Sunday, March 14, 2010

School Days

It's Week 8 of my sons first term of preschool, an endevour much more stressful & overwhelming than I ever imagined, but today we've had a break through. He's a serious child, never more so than when we walk in the preschool door to the bedlam that is 20 odd 3 & 4 year old children of many shapes & colours on a Monday morning. Each teacher greets him with a cheerful Good Morning How Are You chant & he responds with a scowl & averted gaze. This is not a trait he gets from me, I prefer to treat most folks as long lost cousins and give them a smile that says 'You've made my day just by being here'.
This morning it was much the same, an excited wait to get in the car for preschool involving much chatter about the things they will do, upon exit of the car the sullen face & concerned eyes. Not a word to be said. However when I picked him up this afternoon his teacher made a point of coming over & asking me was this really my child I'd left here as all day long he had been chatting and playing and smiling(!?!) and even singing this afternoon! What progress! I'm bursting with pride as though she's just told me he's the best child she's ever had the pleasure of teaching in all her 40 years experience. Which possibly he is but I'll keep that a secret between just her and I.
When I was at preschool I remember feeling shy but kind of sucking it up and just getting on with it. I'm coming to see my son is very different to me (huh? really?) in that he bides his time, doesn't be/say/do anything he doesn't feel comfortable with and is just cautious by nature. And I almost envy him for it because I can think of countless times I've just gone along with things so not to rock the boat, that I've tried to be someone I'm not to fit in, that fitting in was so very important to me (and possibly still is?)...and it takes a 3 year old who I would adore regardless to show me what it is to be comfortable & perhaps confident in your own skin.
From the moment I met my son I knew I loved him more than anything and that I was the best person to be his Mum, since then there have been many times I've questioned that, wandering when somebody was going to see straight through me and realise I had no idea what I was doing & my expectations of my child were huge and at the same time so simple.
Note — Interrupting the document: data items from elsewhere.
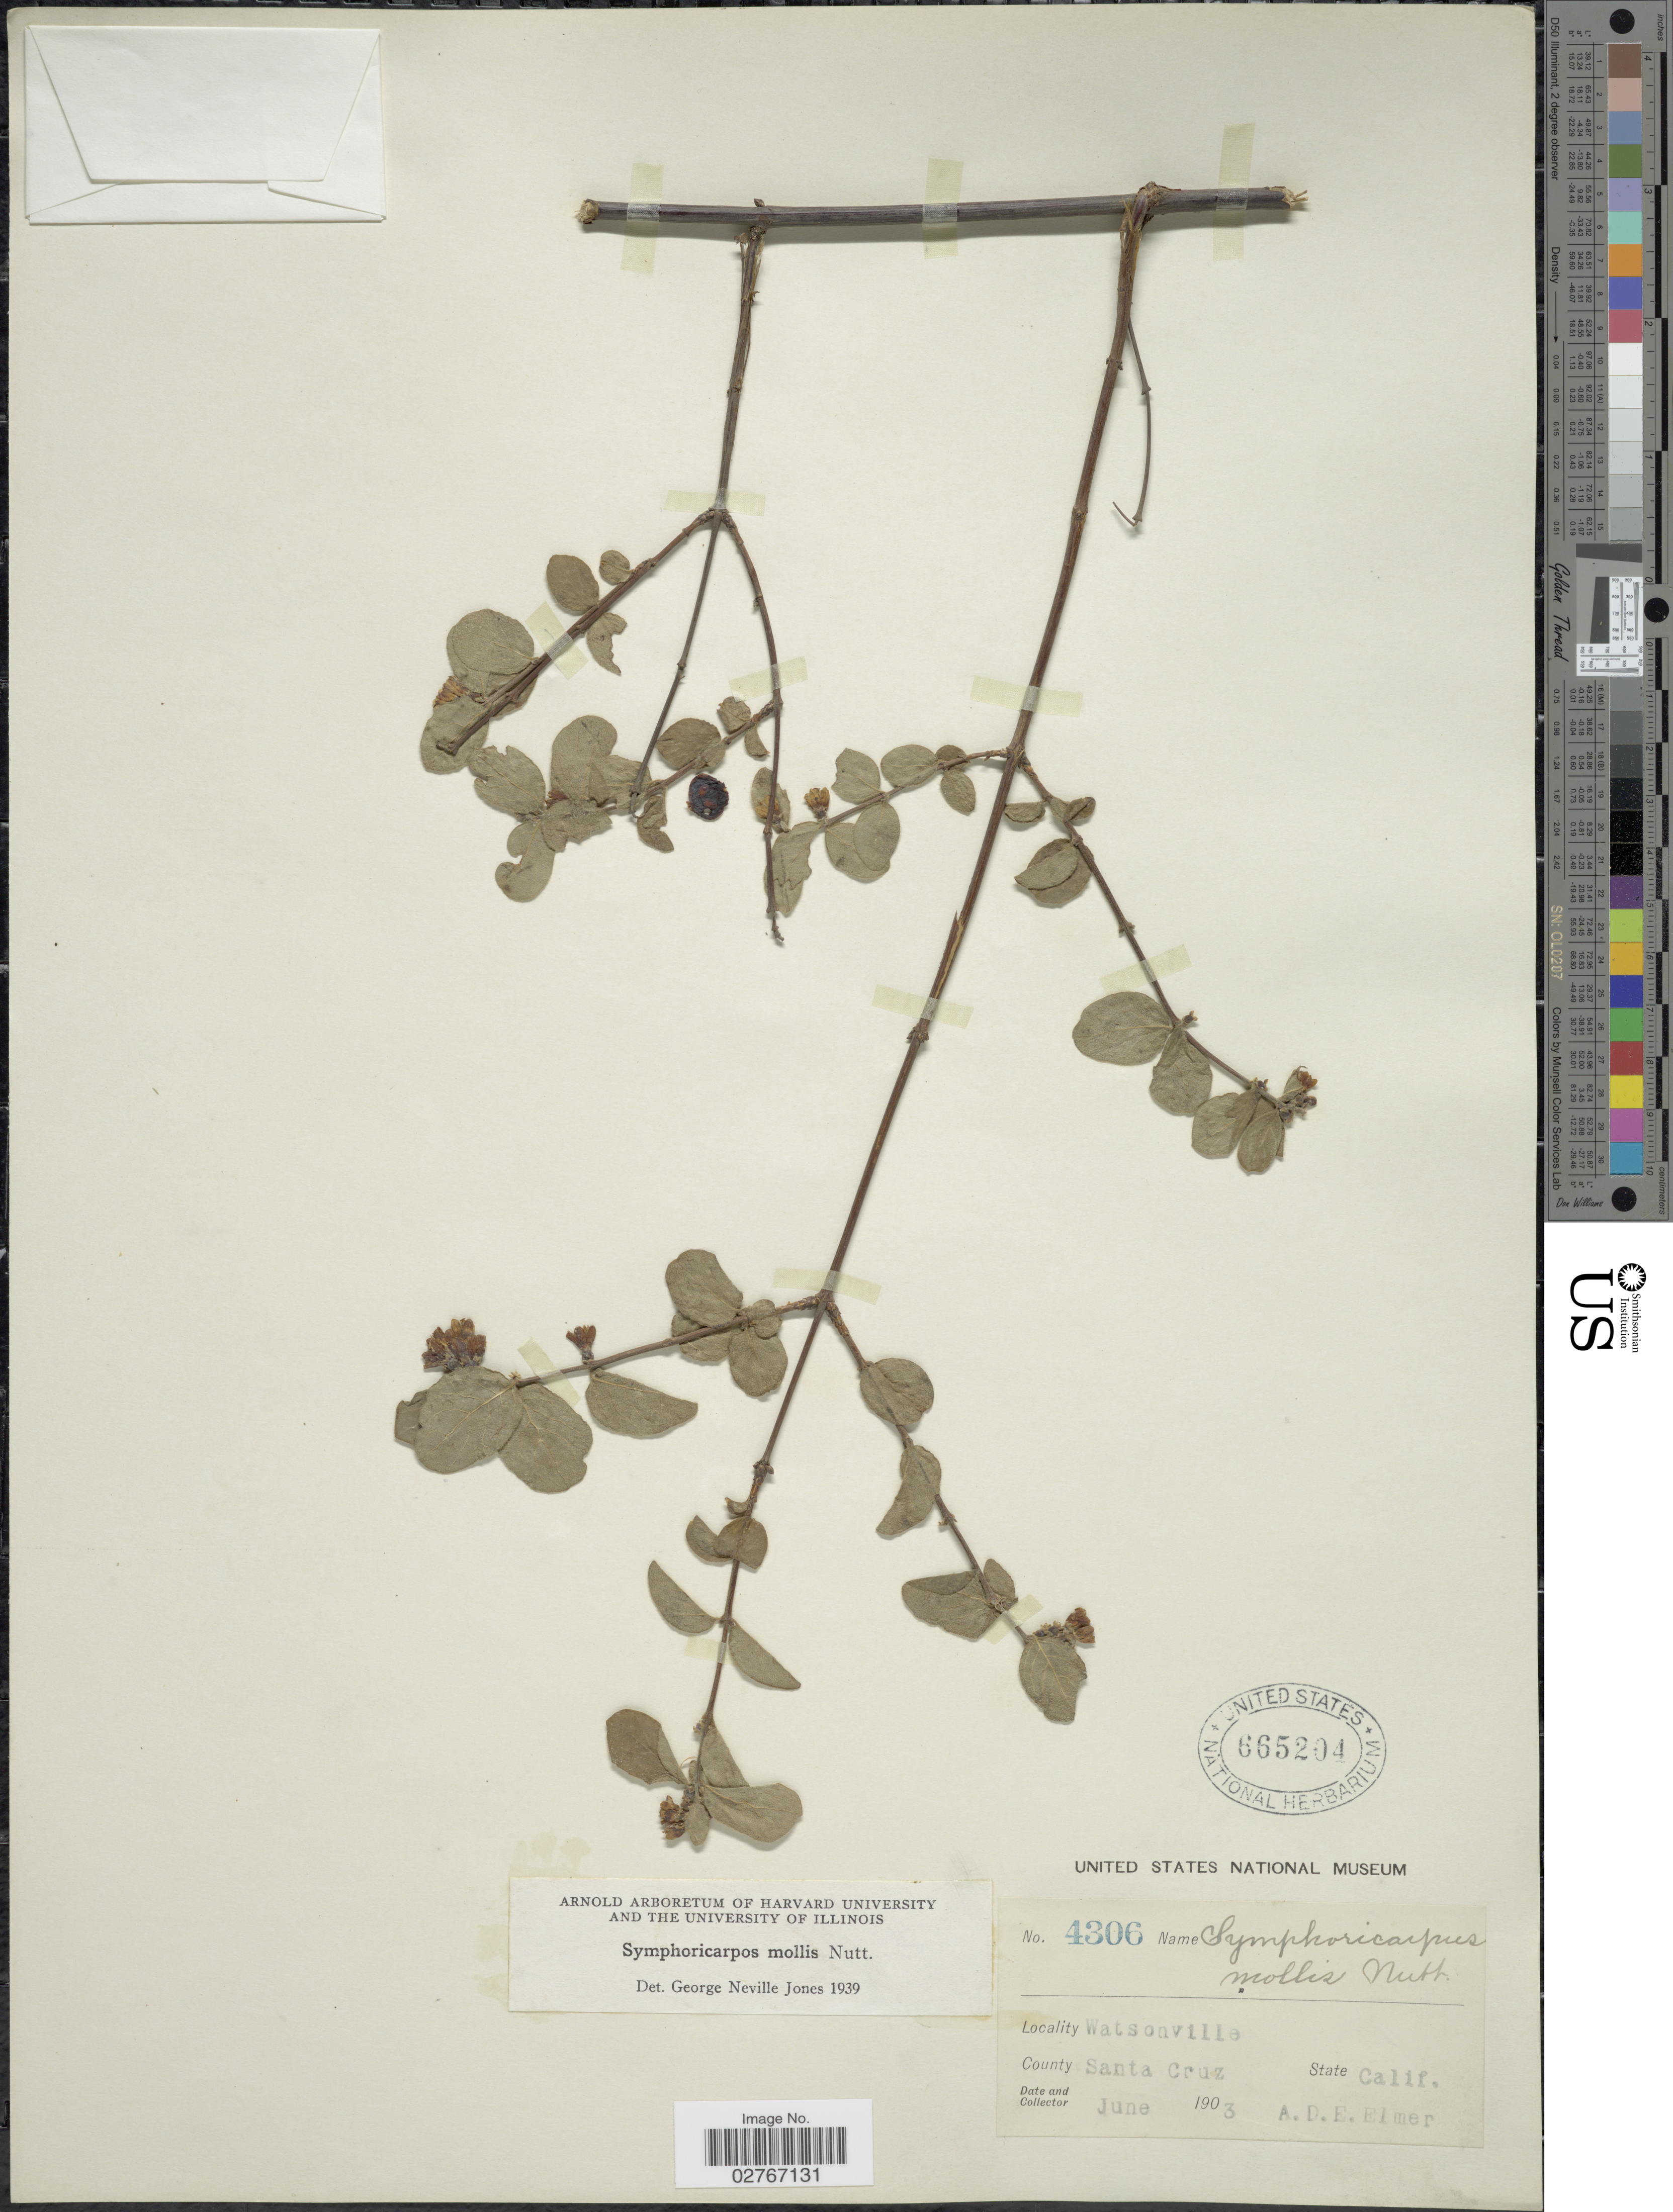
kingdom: Plantae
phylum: Tracheophyta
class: Magnoliopsida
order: Dipsacales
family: Caprifoliaceae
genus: Symphoricarpos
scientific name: Symphoricarpos mollis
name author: Nutt.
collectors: A. D. E. Elmer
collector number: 4306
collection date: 1903-06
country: United States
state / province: California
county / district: Santa Cruz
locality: Watsonville, County Santa Cruz.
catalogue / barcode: US 665204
Be happy. Love. Learn. Teach. And thats what he does.

Monday, March 1, 2010

MotherClare

Blog #1. So many thoughts that run through my brain day in, day out, washing dishes, playing snap, washing clothes, tidying rooms....time to put them onto paper, or a computer screen, hopefully touch typing will come easier with time.
I'm the mother of one, a boy, he's 3 and nothing like me. It seems the blood that runs through his veins is almost purely his Fathers, they look the same, act the same & seem to think the same. If it wasn't for my sons slightly sensitive side (slightly? he cried after preschool today when he accidently took the wrong hat?How do I parent that? "Toughen up champ?","Don't worry be happy?", " Whats wrong with you thats not your fucking hat, give it back!") I'd have trouble believing he was mine.
Despite our differences I love him, I'd die for him, I'll protect him & nurture him for as long as he'll let me...and yet within the space of an hour I want to walk away from him throwing a hissy fit in public, walk away & leave him to work his own shit out. Is 3 too young to work your own shit out?
I want to grab his shoulders & shake him and say 'just fucking say hello to someone when they speak to you, just fucking wave at them, respond, do something, don't just ignore them, don't scowl at them. He does this every morning I take him to preschool, scowls at the teachers as they happily say good morning....i'm not ashamed of him, in fact I'm very proud of him it's just that I don't understand where he's coming from sometimes, I don't know why he reacts in certain ways. Its unfamiliar to me and worlds away from how I am, in fact I take pleasure in greeting everyone, shop assistants, people in the street, any stranger will do....maybe he's rebelling already? Maybe I embarrass him, already?! There is a high probability of that happening, I just didn't think it would happen so soon.